- _Problem requirements_
Look below for the line containing "ایجاد شده بر پوست شما را کاهش داده و زیبایی"; from there through the line containing "Развернуть подробности", both lines included, please set down each line exactly and nothing else.

- _Data in this exercise_
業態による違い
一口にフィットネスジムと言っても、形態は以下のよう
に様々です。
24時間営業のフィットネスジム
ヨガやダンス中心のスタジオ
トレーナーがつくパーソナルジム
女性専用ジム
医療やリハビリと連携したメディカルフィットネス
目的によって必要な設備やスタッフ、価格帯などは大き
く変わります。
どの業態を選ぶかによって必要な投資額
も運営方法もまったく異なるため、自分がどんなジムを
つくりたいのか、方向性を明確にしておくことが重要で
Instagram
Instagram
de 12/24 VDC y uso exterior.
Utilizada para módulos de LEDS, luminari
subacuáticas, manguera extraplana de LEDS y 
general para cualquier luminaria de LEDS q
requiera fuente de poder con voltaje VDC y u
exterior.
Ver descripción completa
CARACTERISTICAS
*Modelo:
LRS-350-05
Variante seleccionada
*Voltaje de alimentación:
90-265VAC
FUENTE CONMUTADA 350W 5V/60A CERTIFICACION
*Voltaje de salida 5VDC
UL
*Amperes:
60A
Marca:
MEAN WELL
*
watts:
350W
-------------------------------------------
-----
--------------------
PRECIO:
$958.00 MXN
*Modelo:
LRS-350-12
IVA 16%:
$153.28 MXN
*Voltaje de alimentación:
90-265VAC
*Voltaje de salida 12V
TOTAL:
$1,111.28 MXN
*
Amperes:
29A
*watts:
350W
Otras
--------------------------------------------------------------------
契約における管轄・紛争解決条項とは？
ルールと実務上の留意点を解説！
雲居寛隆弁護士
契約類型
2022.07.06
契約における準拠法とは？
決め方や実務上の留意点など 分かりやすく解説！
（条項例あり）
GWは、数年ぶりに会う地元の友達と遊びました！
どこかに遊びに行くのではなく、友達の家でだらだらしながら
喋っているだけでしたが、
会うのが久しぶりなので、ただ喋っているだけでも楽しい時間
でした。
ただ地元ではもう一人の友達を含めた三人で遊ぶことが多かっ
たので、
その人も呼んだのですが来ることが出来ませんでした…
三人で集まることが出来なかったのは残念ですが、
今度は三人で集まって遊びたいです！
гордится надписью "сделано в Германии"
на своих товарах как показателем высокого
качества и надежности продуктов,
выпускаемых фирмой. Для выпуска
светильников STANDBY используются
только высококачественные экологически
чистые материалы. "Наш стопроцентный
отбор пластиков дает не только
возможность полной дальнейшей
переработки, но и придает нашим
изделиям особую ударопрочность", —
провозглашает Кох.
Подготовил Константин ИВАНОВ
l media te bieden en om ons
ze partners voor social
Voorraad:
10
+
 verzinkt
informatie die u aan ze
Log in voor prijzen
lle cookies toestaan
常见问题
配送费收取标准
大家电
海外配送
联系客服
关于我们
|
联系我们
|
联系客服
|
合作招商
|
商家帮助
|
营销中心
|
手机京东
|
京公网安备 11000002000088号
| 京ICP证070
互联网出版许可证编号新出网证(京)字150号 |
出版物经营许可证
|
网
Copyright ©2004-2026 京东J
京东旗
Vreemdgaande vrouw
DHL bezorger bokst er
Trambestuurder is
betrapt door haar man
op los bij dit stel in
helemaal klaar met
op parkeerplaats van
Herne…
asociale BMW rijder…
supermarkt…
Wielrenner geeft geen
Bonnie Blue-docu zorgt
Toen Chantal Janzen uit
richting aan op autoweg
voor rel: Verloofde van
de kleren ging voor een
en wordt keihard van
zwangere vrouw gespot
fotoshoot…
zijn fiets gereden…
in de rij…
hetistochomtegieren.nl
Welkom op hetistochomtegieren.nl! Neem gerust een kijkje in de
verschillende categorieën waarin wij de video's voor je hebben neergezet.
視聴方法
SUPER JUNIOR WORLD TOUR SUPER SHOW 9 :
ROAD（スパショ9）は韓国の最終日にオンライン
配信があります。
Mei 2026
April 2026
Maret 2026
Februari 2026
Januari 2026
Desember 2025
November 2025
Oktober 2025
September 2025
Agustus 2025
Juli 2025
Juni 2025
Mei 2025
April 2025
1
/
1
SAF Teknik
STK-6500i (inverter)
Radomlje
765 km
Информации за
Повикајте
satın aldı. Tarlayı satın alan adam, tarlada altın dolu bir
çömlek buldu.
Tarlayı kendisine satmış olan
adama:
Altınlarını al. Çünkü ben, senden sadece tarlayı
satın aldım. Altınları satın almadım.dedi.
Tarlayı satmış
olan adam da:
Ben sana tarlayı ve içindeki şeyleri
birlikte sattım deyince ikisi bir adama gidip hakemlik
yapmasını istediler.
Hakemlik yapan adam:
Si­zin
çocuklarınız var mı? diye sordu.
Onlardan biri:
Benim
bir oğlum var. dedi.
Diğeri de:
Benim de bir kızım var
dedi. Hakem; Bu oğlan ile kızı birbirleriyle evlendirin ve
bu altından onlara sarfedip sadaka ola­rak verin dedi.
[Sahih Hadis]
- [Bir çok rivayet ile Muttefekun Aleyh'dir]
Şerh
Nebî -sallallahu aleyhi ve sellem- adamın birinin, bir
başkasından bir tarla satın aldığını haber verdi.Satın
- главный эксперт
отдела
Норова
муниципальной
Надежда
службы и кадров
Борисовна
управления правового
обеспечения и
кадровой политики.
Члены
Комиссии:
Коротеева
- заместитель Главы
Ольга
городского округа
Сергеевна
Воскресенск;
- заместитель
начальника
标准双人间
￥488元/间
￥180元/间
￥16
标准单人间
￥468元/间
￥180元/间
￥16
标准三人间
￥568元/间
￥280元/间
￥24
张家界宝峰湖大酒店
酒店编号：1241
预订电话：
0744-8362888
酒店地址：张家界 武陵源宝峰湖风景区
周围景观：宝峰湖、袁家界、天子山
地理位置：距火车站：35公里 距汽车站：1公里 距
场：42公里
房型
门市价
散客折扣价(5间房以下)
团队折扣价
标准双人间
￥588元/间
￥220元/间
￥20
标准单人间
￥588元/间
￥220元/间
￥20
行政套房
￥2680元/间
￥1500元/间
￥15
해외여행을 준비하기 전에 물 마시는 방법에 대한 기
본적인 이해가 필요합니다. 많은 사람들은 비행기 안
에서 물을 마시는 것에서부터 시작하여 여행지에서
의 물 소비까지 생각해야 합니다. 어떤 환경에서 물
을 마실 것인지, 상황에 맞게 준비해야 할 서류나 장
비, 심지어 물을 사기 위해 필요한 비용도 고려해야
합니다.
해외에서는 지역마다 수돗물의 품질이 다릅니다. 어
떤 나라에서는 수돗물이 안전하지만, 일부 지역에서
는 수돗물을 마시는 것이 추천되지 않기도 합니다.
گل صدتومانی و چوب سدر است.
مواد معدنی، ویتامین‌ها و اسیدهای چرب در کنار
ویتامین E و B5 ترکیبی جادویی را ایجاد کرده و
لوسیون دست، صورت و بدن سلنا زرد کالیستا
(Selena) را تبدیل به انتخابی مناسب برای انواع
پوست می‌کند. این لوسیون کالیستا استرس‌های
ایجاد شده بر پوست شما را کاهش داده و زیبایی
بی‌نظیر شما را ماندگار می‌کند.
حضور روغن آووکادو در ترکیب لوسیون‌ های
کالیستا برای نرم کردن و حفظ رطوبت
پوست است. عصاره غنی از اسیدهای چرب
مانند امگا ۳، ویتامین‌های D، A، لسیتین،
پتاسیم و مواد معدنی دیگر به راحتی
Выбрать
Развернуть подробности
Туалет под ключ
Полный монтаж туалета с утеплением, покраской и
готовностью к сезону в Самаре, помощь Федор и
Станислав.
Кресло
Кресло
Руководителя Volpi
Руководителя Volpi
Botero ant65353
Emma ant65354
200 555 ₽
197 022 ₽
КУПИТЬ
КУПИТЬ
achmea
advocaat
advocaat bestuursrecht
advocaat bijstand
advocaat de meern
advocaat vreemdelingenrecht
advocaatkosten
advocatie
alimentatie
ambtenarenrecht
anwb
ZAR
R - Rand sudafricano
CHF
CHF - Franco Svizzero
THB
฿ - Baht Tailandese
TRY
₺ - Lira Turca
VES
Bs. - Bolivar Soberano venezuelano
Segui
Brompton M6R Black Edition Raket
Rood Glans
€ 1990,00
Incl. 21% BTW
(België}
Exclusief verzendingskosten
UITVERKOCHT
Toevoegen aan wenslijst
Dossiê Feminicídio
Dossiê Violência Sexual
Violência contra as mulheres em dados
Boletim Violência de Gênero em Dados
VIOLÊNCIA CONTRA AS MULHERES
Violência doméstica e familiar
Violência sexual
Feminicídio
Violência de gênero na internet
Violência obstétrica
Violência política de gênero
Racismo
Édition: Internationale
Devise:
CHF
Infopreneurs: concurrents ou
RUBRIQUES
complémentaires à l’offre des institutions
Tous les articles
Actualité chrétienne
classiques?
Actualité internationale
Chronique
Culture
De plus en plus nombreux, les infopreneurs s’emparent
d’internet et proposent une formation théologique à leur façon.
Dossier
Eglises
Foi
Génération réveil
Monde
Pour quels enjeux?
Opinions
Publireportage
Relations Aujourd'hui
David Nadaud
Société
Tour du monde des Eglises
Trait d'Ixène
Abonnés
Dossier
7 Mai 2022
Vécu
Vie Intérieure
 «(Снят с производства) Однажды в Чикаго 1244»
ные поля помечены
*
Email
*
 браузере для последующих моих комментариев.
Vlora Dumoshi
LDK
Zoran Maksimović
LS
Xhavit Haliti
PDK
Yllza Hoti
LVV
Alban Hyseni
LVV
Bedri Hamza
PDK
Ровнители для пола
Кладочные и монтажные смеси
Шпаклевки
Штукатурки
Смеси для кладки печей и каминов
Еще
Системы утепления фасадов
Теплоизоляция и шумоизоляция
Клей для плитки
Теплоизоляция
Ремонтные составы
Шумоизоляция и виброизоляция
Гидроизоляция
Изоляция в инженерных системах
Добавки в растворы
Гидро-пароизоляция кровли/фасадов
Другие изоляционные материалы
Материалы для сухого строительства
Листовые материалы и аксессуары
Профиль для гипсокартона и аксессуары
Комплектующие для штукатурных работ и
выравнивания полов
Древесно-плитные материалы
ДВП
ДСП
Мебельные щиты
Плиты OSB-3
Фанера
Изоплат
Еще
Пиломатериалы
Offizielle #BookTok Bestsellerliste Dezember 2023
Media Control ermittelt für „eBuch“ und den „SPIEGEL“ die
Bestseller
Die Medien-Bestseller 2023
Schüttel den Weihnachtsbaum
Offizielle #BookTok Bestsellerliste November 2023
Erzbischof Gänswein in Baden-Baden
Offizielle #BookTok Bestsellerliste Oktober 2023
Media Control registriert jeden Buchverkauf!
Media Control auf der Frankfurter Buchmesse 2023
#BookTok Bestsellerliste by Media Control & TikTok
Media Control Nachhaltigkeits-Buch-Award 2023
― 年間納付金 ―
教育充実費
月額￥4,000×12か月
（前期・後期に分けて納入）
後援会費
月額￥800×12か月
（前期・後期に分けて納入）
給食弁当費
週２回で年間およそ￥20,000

- _Response to the task_
ایجاد شده بر پوست شما را کاهش داده و زیبایی
بی‌نظیر شما را ماندگار می‌کند.
حضور روغن آووکادو در ترکیب لوسیون‌ های
کالیستا برای نرم کردن و حفظ رطوبت
پوست است. عصاره غنی از اسیدهای چرب
مانند امگا ۳، ویتامین‌های D، A، لسیتین،
پتاسیم و مواد معدنی دیگر به راحتی
Выбрать
Развернуть подробности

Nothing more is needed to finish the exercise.